Republicans decried the change, calling it an affront to the memory of Lincoln. People began referring to November 30 as the "Republican Thanksgiving" and November 23 as the "Democratic Thanksgiving" or "Franksgiving".Regardless of the politics, many localities had made a tradition of celebrating on the last Thursday, and many football teams had a tradition of playing their final games of the season on Thanksgiving; with their schedules set well in advance, they could not change. Since a presidential declaration of Thanksgiving Day was not legally binding, Roosevelt's change was widely disregarded. Twenty-three states went along with Roosevelt's recommendation, 22 did not, and some, like Texas, could not decide and took both days as government holidays.
In 1940 and 1941, years in which November had four Thursdays, Roosevelt declared the third one as Thanksgiving. As in 1939, some states went along with the change while others retained the traditional last-Thursday date.

And hence, Black Friday was born and shopping became the reason for the season; not giving Thanks to God as many of the Presidents before had done and recognized.

let history show, that the day of backing business and not making Thanksgiving a day of God was not created by the "Big Business" party but by the party associated with the middle class.

Thanks for the beginning of taking God out of my country for the sake of a dollar to put it in Fred Lazarus's pocket.

Funny name Lazarus - wonder where I have heard that name before - oh yeah the bible.  The individual Christ raised from the dead.

1942 to present

On October 6, 1941, both houses of the U.S. Congress passed a joint resolution fixing the traditional last-Thursday date for the holiday beginning in 1942. However, in December of that year the Senate passed an amendment to the resolution that split the difference by requiring that Thanksgiving be observed annually on the fourth Thursday of November, which was sometimes the last Thursday and sometimes (less frequently) the next to last.  The amendment also passed the House, and on December 26, 1941, President Roosevelt signed this bill, for the first time making the date of Thanksgiving a matter of federal law and fixing the day as the fourth Thursday of November.  However, for several years some states continued to observe the last-Thursday date in years with five November Thursdays (the next such year being 1944), with Texas doing so as late as 1956.

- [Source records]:

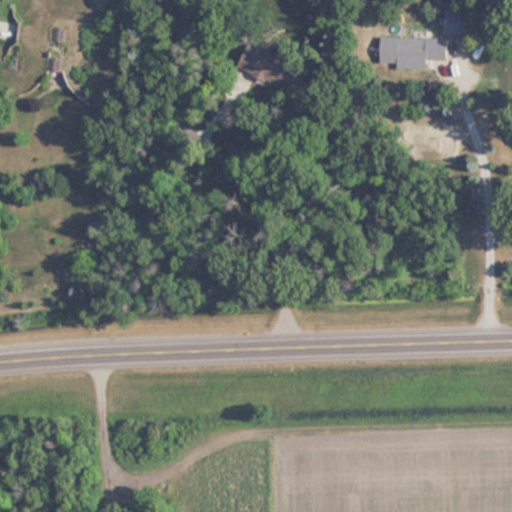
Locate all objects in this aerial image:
building: (460, 23)
building: (63, 34)
building: (424, 50)
building: (266, 64)
road: (255, 346)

- [Parts of the exercise]:
1. Using the text about Thanksgiving's date, mark each statement yes or no and quote the words that decide it. (a) Texas took both the earlier and the later Thursday as government holidays. (b) President Roosevelt signed the bill fixing the fourth Thursday of November on October 6, 1941. (c) Twenty-two states went along with Roosevelt's recommendation.
2. Carry on the text about Thanksgiving's date past its last sentence.

- [Task answers]:
1.
(a) Yes: "some, like Texas, could not decide and took both days as government holidays."
(b) No: "on December 26, 1941, President Roosevelt signed this bill"
(c) No: "Twenty-three states went along with Roosevelt's recommendation, 22 did not"

2.
Since 1947, the National Turkey Federation has presented the President of the United States with one live turkey and two dressed turkeys, in a ceremony known as the National Thanksgiving Turkey Presentation. John F. Kennedy was the first president reported to spare the turkey given to him (he announced he didn't plan to eat the bird), and Ronald Reagan was the first to grant the turkey a presidential pardon, which he jokingly presented to his 1987 turkey (a turkey that would indeed be spared and sent to a petting zoo) in order to deflect questions regarding the Iran–Contra affair. George H. W. Bush, who served as vice president under Reagan, made the turkey pardon a permanent annual tradition upon assuming the presidency in 1989, a tradition that has been carried on by every president each year since.  The pardoned turkeys are typically sent to a farm to be pampered for the remainder of their lives (a time scale typically on the order of months, since most domestic turkeys have been bred to grow so much that they die within two years of birth).

There are legends that state that the "pardoning" tradition dates to the Harry Truman administration or even to an anecdote of Abraham Lincoln pardoning his son's pet turkey; both stories have been quoted in more recent presidential speeches, but neither has any evidence in the Presidential record.  In more recent years, two turkeys have been pardoned, in case the original turkey becomes unavailable for presidential pardoning.

So now in some 330+ years, we have moved this day from being a day of giving thanks to God to pardoning Turkeys and saying God is a bad word or Jesus Christ is a bad word in our society.

I can only imagine what the next 100 years will bring as God is removed from this country.

May God grant us the wisdom to know what we are truly doing and may he grant us the knowledge and courage to change the collision course we are on.  May he also forgive us for our transgressions against him and the great people who founded this country.